Photo-graphies et un peu plus…

Avez-vous déjà fait l’expérience d’écouter du brouhaha ? Il est vrai, que d’une manière générale, le brouhaha, on ne fait que l’entendre. On ne peut d’ailleurs faire que ça… Sans gêne, il s’incruste au restaurant, dans les salles de spectacle, les stades, les manifestations, les classes, les cours de récréation. Une sorte de rumeur à laquelle chacun participe inexorablement par le seul fait d’ouvrir la bouche et d’émettre un son.  Ce qu’il y a de fascinant lorsque l’on écoute le brouhaha – et donc, que l’on se plonge soi-même dans un silence d’or -, c’est que, comme dans un épais brouillard, les phrases, les mots, les syllabes, les lettres perdent totalement leur identité, leur relief. Et dans la foulée, leur sens. Tout se fond en un magma indistinct de sons et de bruits, constituant, bizarrement, une ambiance sonore uniforme. Seul un éclat de rire, un tintement de couverts sur une assiette, deux verres qui s’entrechoquent, un larsen viennent rompre la monotonie bruyante de cette espèce de langage que personne ne serait en mesure de parler seul, bien que le maîtrisant parfaitement en groupe. Car, dans cette langue légèrement surréaliste, chaque phrase est le fruit de mots prononcés par plusieurs personnes et n’a de sens pour aucun d’entre eux.

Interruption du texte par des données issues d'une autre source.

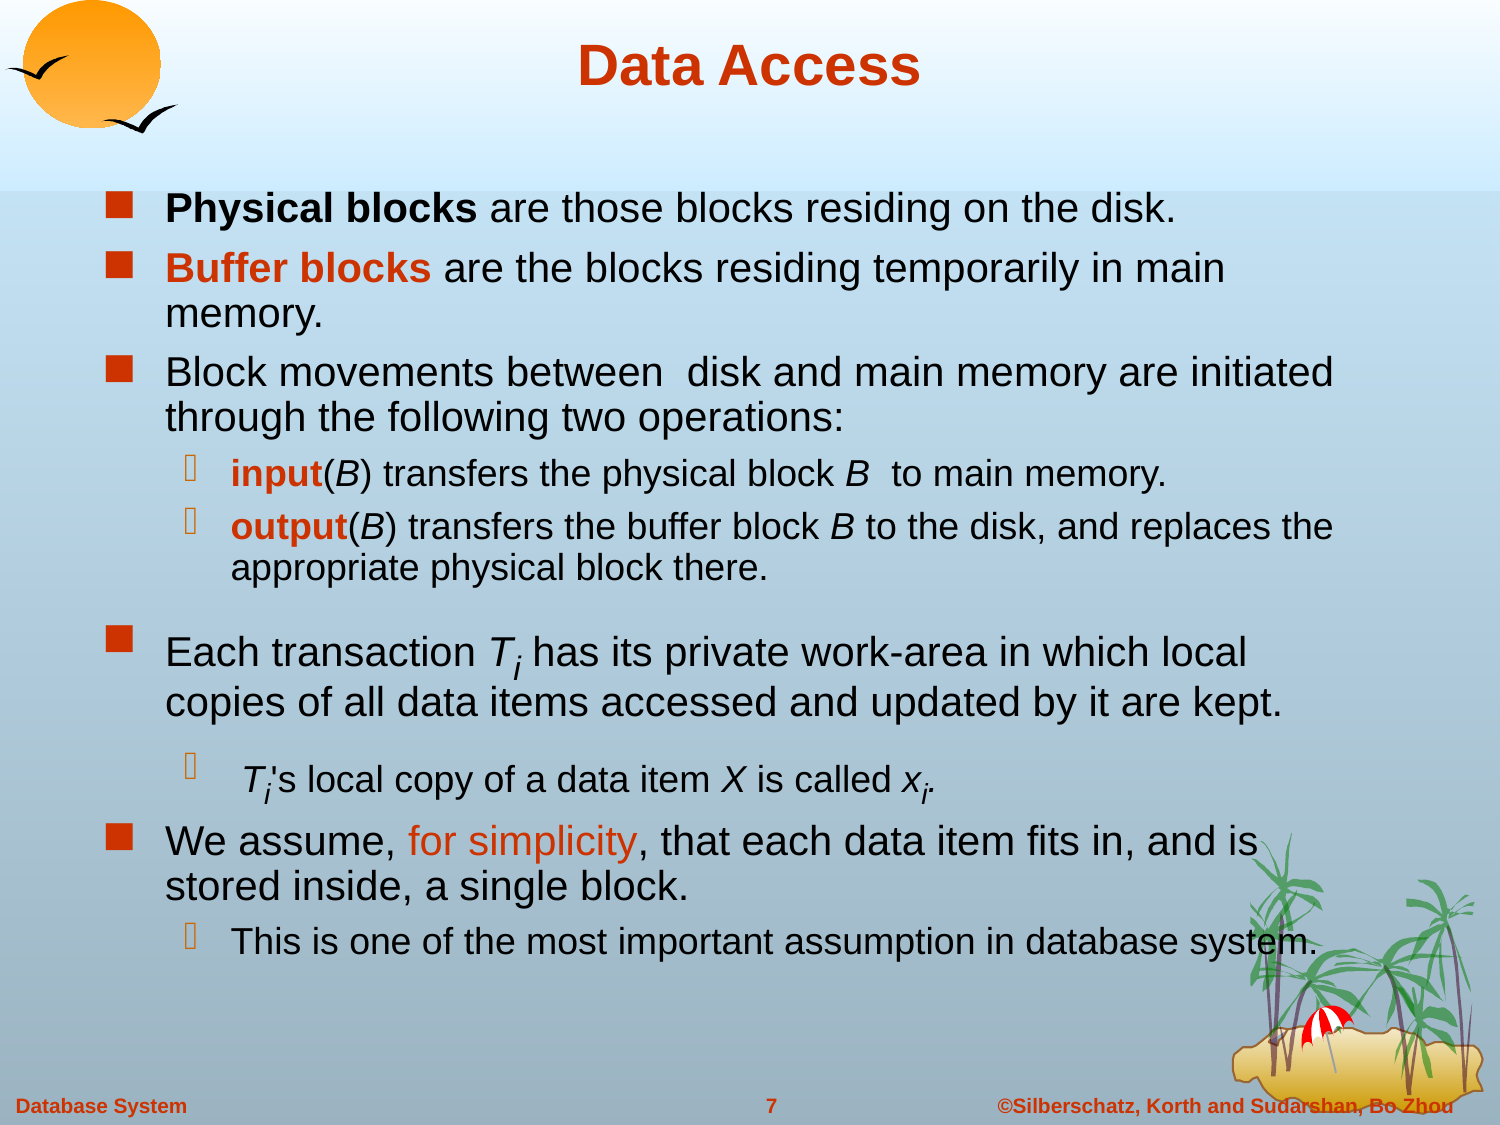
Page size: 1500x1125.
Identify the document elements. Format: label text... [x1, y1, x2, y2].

title Data Access [87, 4, 1413, 105]
list Physical blocks are those blocks residing on the disk. Buffer blocks are the blocks residing temporarily in main memory. Block movements between disk and main memory are initiated through the following two operations: input(B) transfers the physical block B to main memory. output(B) transfers the buffer block B to the disk, and replaces the appropriate physical block there. Each transaction Ti has its private work-area in which local copies of all data items accessed and updated by it are kept. Ti's local copy of a data item X is called xi. We assume, for simplicity, that each data item fits in, and is stored inside, a single block. This is one of the most important assumption in database system. [93, 179, 1382, 909]
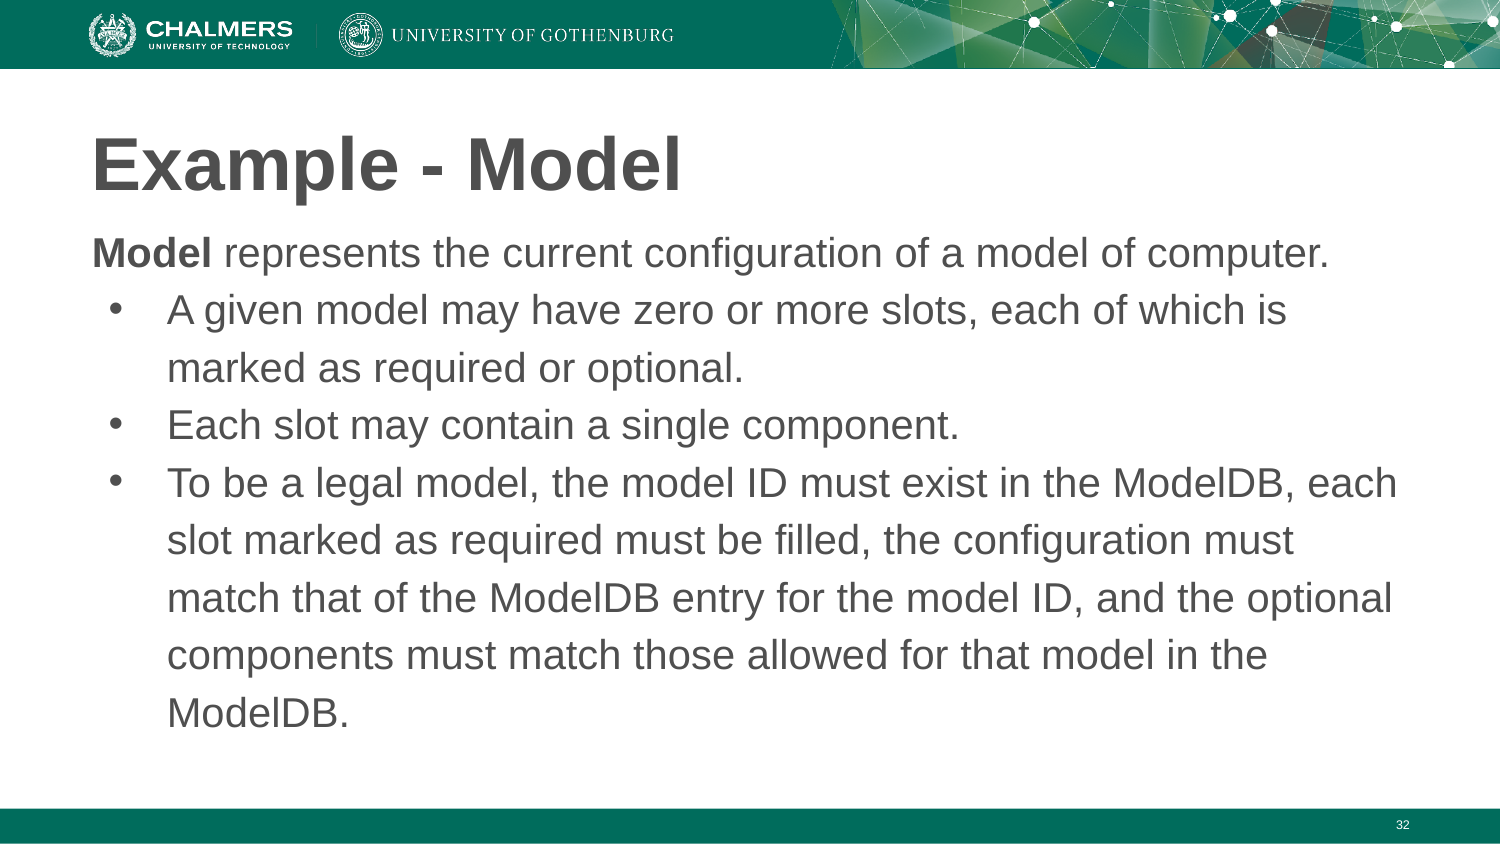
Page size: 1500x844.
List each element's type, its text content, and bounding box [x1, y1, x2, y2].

Mais est-ce vraiment le plus étonnant ? Que vous soyez à Paris, à New York ou à Rome, cette langue semble résonner de la même manière. Quelle que soit la langue parlée, le brouhaha la dépouille de ses intonations, ses accents, sa musique qui en font son unicité. Quelles que soient les différences, celles-ci sont gommées par la superposition. Superposition, c’est ce mot qui m’est venu à l’esprit lorsque je me suis demandé comment transposer cette expérience sonore en photographie. Superposition d’images donc, n’ayant rien à voir les unes avec les autres, comme les conversations télescopées de différentes tables, donnant un ensemble indéterminé, indéfini, incohérent, improbable, irréel dont on peut, malgré tout, reconnaître certains éléments, des taureaux, des lumières, des arbres, des parasols, des lettres, du ciel, de la terre. Et si l’on continuait à multiplier les couches sur cette esquisse, si l’on réitérait l’expérience avec une autre série d’images, le résultat serait probablement tout aussi universel qu’avec les sons. Ces parties encore discernées s’effaceraient pour se transformer, petit à petit, en des traits puis, des points. Et, alors que les sons continueraient à s’imposer, oppressants, l’image, elle, décomposée, disparaîtrait.